Mais une part de moi aurait préféré qu’elle parvienne à communiquer avec Robert, et le mette devant le pied du mur sur ce qu’il s’est réellement passé pour le décès de leur fille. Robert n’est pas « méchant ». Il est le symptôme d’une société patriarcale où les hommes sont mis sur un piédestal. Mais ne doivent pas non plus montrer de faiblesse.

La question de l’adultère est l’un des points centraux de la série, affectionnée par Ryan Murphy avec ce Desperate Housewives nouvelle génération. La différence, c’est que Taylor et Eli ne sont pas infidèles l’un avec l’autre, puisque leur relation libre est discutée. Dommage que Taylor rentre dans les cases. Quant à Simone et Karl, tous les deux finissent par se tromper, et se l’avouer, en acceptant de continuer de vivre ensembl.

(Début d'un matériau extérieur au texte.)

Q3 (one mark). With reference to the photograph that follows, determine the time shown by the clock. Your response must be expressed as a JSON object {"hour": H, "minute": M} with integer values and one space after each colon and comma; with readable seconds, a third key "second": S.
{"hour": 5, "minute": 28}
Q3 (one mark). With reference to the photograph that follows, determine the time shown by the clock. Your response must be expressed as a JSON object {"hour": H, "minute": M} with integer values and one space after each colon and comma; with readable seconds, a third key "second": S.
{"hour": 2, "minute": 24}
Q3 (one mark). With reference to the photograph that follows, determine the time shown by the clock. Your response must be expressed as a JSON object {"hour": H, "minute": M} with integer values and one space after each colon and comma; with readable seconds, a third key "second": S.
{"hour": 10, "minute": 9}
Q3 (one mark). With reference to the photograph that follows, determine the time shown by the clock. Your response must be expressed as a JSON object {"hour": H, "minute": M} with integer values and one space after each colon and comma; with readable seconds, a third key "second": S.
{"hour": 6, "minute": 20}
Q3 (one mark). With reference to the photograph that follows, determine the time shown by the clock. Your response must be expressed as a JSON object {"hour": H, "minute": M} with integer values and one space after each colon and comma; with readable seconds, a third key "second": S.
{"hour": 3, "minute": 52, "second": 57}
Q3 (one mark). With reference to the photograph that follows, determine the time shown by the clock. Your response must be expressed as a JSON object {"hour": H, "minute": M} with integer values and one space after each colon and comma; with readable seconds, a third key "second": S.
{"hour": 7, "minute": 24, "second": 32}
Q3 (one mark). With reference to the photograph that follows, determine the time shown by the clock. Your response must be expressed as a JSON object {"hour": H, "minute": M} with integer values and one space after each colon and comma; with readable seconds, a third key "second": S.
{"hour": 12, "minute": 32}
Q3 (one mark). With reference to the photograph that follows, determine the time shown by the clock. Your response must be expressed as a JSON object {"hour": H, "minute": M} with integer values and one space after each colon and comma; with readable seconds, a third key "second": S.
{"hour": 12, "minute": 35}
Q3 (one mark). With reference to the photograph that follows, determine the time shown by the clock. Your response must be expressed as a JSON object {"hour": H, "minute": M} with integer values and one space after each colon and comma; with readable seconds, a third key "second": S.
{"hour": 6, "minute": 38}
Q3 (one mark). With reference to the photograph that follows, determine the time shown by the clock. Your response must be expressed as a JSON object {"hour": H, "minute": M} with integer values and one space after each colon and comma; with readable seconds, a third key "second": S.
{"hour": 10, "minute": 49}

Parce que malgré tout, ils s’aiment — juste différemment -, et que leur mariage leur permette de maîtriser chacun leur homosexualité. Tous les deux ressemblent davantage à deux meilleurs amis vivant ensemble qu’à un réel couple. Et je trouve que c’était un vent d’air frais.

Why Womens Kill en conclusion

Why Womens Kill est — je pense — une bonne série pour le public auquel elle s’adresse. C’est-à-dire le même que Desperate Housewives qui sera ravie de retrouver les mêmes mécanismes d’écriture. Si Beth Ann et Simone ne sont rien d’autre qu’une autre Bree et Gabrielle, leur développement n’en reste pas moins intéressant. C’est bien dommage que Taylor n’a pas eu droit à ce même traitement, et se retrouve dans l’ombre de Jade et d’Eli.

Les sujets abordés sont encore les mêmes, quoique le polyamour s’exploite mal. Dans tous les cas, en tant que série, on y passe un bon moment. Je ne dirais pas que c’est une série profondément féministe par exemple, mais elle a le mérite de dénoncer l’image de la femme des années 1960, et de mettre en avant des héroïnes fortes, qui parviennent peu à peu à s’émanciper au cours de l’histoire. Malgré tout, le final est assez intense, et créatif. A voir si la saison 2 tire autant son épingle du jeu.